TASK REQUIREMENTS:
**a.** Repeat the part of the Perl forum post starting with "by kennethk (Abbot)" and going on through "no output ;)".
**b.** Answer these questions from the Perl forum post:
(i) Which document does kennethk say to read through?
(ii) On what date was kennethk's reply posted?
(iii) Which file handle does the last comment call orphaned?

PAGE TEXT:
____

Re: arabic alphabet ... how to deal with?
by kennethk (Abbot) on Feb 12, 2009 at 16:41 UTC
    Read through perlunicode. All your I/O operations need to be performed in UTF-8. That means not only open (STOPWORDS, '<:encoding(UTF-8)', $ARGV[1]) as ForgotPasswordAgain suggests and open (INFILE, '<:encoding(UTF-8)', $ARGV[0]) as derby suggests, but also binmode STDOUT, ":encoding(utf8)" before you try to print. The fact that it works with "standard" text says it is almost guaranteed to be a Unicode problem.
      I tried this way as well before, this way no output ;)
      #!/usr/bin/perl open (STOPWORDS, '<:encoding(UTF-8)', $ARGV[1]) || die "Error opening +the stopwords file\n"; $count = 0; while ($word = <STOPWORDS>) { chop($word); $stopword[$count] = lc($word); $count++; } close(STOPWORDS); open (INFILE ,'<:encoding(UTF-8)', $ARGV[0]) || die "Error opening the + input file\n"; while ($line = <INFILE>) { chop($line); @entry = split(/ /, $line); $i = 0; while ($entry[$i]) { $found = 0; $j = 0; while (($j<=$count) && ($found==0)) { if (lc($entry[$i]) eq $stopword[$j]) { $found = 1; } $j++; } if ($found == 0) { print FH "$entry[$i]\n"; } $i++; } } close(INFILE);
        In this case, you have an orphaned file handle FH which is never associated with a file or channel.

____

DATASET EXCERPTS:
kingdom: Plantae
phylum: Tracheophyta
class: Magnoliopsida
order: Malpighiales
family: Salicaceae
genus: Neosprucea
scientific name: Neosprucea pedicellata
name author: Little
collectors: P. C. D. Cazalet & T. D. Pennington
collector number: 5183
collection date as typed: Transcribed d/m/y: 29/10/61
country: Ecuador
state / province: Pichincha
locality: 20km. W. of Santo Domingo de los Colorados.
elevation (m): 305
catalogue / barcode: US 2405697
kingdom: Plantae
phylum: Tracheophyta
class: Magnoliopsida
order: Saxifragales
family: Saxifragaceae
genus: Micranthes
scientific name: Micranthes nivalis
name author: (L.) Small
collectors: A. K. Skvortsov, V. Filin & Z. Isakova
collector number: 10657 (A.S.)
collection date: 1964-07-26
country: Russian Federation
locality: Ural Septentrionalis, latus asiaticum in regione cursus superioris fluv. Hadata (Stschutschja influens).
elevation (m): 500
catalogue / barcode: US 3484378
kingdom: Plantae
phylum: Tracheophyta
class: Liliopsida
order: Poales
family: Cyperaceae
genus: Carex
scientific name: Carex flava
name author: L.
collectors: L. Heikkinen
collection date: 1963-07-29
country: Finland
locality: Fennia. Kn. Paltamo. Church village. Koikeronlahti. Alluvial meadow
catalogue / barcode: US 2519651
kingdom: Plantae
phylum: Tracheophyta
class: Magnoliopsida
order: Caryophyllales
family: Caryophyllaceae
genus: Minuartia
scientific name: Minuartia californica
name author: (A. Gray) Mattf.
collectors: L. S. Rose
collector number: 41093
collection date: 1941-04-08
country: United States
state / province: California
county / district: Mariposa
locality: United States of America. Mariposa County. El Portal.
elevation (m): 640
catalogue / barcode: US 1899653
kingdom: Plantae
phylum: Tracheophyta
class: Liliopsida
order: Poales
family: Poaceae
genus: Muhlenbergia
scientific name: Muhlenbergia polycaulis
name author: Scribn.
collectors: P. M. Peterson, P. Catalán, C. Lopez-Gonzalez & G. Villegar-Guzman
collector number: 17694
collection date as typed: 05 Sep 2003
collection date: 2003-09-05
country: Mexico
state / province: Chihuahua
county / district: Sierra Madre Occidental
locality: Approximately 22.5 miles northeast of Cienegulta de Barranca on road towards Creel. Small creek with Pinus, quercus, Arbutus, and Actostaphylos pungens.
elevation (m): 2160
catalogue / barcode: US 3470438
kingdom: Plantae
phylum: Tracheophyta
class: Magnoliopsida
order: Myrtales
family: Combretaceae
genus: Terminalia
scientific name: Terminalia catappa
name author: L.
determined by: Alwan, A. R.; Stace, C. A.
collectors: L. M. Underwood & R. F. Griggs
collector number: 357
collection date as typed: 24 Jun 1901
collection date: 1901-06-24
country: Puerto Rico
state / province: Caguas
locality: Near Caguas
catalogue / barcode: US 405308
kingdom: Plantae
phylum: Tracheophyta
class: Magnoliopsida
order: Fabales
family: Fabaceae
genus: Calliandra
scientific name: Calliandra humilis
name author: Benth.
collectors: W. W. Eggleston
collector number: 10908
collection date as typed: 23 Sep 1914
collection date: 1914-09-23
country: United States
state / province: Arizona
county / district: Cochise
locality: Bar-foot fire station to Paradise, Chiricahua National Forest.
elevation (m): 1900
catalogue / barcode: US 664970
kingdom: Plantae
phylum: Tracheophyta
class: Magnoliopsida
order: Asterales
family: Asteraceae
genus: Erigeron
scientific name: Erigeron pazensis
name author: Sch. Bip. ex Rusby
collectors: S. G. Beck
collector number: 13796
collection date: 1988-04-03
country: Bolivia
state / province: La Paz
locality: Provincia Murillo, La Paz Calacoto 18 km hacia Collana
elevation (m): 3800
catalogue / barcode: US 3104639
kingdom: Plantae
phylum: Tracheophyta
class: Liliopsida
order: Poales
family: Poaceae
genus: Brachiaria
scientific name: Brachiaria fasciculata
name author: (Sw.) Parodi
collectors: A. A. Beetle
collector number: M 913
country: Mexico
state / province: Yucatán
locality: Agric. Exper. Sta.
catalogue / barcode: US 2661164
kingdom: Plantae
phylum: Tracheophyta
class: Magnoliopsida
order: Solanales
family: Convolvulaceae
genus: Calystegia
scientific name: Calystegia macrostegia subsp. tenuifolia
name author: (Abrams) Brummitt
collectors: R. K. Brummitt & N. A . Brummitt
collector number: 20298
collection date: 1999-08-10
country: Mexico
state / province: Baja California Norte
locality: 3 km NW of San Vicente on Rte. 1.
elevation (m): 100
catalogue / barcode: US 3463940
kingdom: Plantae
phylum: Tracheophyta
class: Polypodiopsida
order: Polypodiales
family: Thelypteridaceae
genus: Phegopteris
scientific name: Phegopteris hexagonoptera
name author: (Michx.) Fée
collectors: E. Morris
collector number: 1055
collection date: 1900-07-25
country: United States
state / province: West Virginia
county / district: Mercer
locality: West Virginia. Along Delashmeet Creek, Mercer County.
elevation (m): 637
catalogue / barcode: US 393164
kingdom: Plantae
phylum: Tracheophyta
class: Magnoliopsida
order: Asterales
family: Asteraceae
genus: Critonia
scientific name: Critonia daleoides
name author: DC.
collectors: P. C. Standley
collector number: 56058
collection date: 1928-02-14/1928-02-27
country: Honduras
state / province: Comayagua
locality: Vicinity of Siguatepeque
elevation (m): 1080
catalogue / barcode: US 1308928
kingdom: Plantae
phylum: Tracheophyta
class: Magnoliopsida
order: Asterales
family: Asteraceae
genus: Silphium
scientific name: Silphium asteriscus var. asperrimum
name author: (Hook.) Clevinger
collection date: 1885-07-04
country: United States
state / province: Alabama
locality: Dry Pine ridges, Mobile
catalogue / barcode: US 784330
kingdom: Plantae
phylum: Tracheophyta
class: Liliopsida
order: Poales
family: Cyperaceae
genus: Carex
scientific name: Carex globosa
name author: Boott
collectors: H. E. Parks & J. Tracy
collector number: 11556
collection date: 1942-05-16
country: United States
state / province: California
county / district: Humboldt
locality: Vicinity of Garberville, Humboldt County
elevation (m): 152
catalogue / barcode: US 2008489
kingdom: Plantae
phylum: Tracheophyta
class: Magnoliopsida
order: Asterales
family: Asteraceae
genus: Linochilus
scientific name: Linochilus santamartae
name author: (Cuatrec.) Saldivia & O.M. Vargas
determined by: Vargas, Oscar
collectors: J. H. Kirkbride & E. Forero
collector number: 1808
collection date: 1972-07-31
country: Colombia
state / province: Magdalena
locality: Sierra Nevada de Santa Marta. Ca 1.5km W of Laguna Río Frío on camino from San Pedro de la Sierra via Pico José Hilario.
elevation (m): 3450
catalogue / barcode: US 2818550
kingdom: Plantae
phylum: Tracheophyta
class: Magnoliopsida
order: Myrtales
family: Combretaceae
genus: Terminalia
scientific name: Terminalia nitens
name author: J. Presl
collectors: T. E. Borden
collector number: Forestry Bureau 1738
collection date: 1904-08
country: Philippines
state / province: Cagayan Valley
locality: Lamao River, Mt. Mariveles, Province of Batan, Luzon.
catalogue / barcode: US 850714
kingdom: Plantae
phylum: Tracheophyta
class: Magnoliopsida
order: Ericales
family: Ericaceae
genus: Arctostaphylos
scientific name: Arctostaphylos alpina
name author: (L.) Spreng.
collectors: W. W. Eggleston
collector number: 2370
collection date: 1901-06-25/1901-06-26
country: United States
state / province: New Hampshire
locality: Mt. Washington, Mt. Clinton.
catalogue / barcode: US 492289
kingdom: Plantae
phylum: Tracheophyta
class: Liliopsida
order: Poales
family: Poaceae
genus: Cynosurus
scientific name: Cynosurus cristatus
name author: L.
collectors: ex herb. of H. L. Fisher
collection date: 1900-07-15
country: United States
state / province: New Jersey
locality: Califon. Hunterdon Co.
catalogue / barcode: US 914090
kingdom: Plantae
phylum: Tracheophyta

____

RESPONSES BY ITEM NUMBER:
**a.**
by kennethk (Abbot) on Feb 12, 2009 at 16:41 UTC
    Read through perlunicode. All your I/O operations need to be performed in UTF-8. That means not only open (STOPWORDS, '<:encoding(UTF-8)', $ARGV[1]) as ForgotPasswordAgain suggests and open (INFILE, '<:encoding(UTF-8)', $ARGV[0]) as derby suggests, but also binmode STDOUT, ":encoding(utf8)" before you try to print. The fact that it works with "standard" text says it is almost guaranteed to be a Unicode problem.
      I tried this way as well before, this way no output ;)

**b.**
(i) perlunicode
(ii) Feb 12, 2009
(iii) FH